Исполнительный совет не обращал внимания на его предостережения и предложения. Впредь они попросту игнорировались или отметались. Комитет по политическим делам за время пребывания Соколова и Жаботинского в США, по существу, прекратил существование, и управление международными делами отошло снова к Вейцману. Нейтрализовал Жаботинского и новый элемент. Практическое внедрение принятых позиций оказалось под контролем недавно назначенного политического секретаря совета Леонарда Стайна. Стайн был способным человеком, прекрасно выражавшим свои мысли, и во всем своем подходе, в сущности, несогласным с политическим сионизмом. Он относился к группе британских интеллектуалов-сионистов, основное влияние на которых оказывал Ахад ха-'Ам. Он даже практически приуменьшал одну из основных составных сионизма в борьбе с его оппонентами и критиками: что право на Палестину принадлежало еврейскому народу и что наличие арабского большинства в практически незаселенной стране не может быть решающим. Сам Бальфур красноречиво сформулировал эту идею, без которой, естественно, Декларация Бальфура представляла бы бесполезный документ. В 1919 году он заявил в британском кабинете:
"Четыре великие державы привержены сионизму. И сионизм, будь то справедливо или нет, хорошо или плохо, укоренен в вековой традиции, в сегодняшних нуждах и завтрашних надеждах, значительно большей весомости, чем пожелания или предрассудки 700.000 арабов, сейчас населяющих эту древнюю землю. И я считаю это справедливым"[1006].

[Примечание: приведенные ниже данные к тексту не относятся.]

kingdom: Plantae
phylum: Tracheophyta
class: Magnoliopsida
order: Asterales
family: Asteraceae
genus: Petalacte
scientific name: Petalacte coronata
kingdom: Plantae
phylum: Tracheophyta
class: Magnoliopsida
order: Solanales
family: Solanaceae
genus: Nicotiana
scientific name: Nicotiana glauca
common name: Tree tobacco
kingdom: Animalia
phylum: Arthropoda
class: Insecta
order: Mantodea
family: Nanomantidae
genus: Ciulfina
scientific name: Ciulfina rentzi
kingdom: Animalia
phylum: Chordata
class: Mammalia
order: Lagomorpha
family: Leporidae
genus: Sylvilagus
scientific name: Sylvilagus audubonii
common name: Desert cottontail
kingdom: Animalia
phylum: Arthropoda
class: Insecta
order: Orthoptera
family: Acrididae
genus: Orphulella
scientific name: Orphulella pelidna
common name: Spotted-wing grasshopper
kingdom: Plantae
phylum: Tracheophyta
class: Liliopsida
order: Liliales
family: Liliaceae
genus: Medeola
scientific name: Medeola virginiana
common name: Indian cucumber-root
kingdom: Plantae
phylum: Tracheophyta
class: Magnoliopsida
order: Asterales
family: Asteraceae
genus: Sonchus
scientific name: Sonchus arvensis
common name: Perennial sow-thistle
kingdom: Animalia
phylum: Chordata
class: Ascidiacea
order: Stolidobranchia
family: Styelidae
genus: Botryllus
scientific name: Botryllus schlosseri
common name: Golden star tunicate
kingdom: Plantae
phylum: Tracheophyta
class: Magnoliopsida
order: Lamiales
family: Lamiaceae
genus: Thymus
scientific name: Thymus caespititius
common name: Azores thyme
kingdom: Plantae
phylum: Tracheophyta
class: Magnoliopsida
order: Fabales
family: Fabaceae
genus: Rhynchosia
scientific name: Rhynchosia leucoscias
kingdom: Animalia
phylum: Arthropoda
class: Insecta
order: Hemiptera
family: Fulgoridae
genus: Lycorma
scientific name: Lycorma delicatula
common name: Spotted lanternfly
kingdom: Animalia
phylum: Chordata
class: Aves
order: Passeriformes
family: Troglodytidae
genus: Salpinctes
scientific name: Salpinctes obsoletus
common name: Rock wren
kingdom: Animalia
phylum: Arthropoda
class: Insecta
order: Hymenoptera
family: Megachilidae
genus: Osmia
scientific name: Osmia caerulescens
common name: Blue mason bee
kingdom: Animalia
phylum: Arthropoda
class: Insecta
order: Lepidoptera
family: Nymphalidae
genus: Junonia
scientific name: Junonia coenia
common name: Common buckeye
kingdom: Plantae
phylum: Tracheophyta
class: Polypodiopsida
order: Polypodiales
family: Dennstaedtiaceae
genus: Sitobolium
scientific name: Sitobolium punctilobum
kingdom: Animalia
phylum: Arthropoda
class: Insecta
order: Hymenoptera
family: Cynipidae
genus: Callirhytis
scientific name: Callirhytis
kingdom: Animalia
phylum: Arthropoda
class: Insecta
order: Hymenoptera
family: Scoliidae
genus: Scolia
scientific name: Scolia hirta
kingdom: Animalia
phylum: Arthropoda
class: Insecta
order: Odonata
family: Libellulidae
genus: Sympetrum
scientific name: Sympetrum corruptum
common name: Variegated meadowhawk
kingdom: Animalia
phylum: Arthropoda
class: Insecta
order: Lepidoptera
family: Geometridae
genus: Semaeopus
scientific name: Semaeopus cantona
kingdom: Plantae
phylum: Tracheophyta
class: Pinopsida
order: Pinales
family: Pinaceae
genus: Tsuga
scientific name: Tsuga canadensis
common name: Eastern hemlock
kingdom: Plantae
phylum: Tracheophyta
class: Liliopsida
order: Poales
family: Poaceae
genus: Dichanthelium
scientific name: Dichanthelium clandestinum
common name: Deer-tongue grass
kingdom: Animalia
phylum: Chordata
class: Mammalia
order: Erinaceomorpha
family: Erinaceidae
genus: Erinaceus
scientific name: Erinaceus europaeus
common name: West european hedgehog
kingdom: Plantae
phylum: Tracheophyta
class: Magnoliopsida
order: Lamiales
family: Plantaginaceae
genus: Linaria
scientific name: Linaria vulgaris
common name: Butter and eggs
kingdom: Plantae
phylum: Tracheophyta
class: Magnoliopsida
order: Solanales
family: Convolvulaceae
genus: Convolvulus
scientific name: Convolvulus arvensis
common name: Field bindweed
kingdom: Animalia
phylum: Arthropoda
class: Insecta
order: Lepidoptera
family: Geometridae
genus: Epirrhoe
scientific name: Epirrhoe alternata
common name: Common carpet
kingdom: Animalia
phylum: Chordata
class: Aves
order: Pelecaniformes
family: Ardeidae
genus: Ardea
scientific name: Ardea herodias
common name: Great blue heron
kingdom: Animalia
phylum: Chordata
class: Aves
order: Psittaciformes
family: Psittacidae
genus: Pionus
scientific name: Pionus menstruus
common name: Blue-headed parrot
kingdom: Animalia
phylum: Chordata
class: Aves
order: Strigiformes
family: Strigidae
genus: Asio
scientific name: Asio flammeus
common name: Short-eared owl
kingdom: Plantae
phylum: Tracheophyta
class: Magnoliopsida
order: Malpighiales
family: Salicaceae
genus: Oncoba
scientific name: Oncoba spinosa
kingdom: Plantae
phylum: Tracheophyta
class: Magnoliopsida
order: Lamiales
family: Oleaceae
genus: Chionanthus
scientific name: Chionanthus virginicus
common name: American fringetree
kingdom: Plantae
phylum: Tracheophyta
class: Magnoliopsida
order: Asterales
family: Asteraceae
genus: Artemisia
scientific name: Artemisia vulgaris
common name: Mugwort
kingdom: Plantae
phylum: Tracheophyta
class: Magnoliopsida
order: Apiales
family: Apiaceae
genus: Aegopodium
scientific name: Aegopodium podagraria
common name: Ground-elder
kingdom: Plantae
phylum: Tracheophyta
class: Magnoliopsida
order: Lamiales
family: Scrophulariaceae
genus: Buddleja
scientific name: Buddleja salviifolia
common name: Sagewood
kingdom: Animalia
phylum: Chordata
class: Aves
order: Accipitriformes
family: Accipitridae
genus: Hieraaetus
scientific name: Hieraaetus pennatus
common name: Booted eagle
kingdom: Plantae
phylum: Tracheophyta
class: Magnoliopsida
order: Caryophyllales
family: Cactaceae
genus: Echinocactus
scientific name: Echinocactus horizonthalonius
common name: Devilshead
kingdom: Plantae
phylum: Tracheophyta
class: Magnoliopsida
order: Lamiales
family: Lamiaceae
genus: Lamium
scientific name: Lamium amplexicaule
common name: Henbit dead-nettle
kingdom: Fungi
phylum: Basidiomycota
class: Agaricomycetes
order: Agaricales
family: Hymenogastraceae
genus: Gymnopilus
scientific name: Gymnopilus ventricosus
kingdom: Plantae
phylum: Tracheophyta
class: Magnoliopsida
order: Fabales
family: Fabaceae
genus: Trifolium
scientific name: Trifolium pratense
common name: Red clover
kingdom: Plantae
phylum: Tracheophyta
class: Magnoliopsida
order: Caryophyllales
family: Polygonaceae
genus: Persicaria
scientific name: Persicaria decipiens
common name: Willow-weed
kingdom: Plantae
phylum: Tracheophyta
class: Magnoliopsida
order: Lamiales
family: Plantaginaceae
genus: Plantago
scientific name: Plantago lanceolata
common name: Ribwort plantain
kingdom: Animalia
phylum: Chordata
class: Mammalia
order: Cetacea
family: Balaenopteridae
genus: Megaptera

Вслед за тем, в 1920 году, в публичной речи он согласился, что арабское стремление к самоопределению демонстрирует искренность, "но тот, кто при обзоре мировой истории, и в особенности истории более цивилизованных районов мира не осознает, что положение с евреями во всех странах совершенно исключительно, за рамками всех ординарных правил и обобщений, и невместимо в формулы или заключено в одной фразе, — тот, кто не видит, что глубокий и основополагающий принцип самоопределения на самом деле ведет к политике сионизма, как бы мало его узкая интерпретация ни включала ее, не понимает ни евреев, ни этот принцип. Я убежден, что никто, кроме педантов и людей, предубежденных из религиозного или расистского предрассудка, не может и на секунду отрицать, что случай с евреями совершенно исключителен и требует исключительных методов"[1007]. Потому-то официальной позицией сионистов в ответ на предложение о создании представительных органов было, что, если они должны быть учреждены, их избирателями должны быть существующая арабская община, с одной стороны, и еврейский народ в целом — с другой. Стайн считал иначе. Он настаивал, что, "хотя такая претензия может быть теоретически обоснованна, она не относится к числу тех, которые, как я полагаю, придутся по душе британскому общественному мнению как вопрос практической политики"[1008].
1006
Речь в Альбертском зале, июль 1920 г., цитируется в "Джуиш кроник", 23 сентября 1921 г.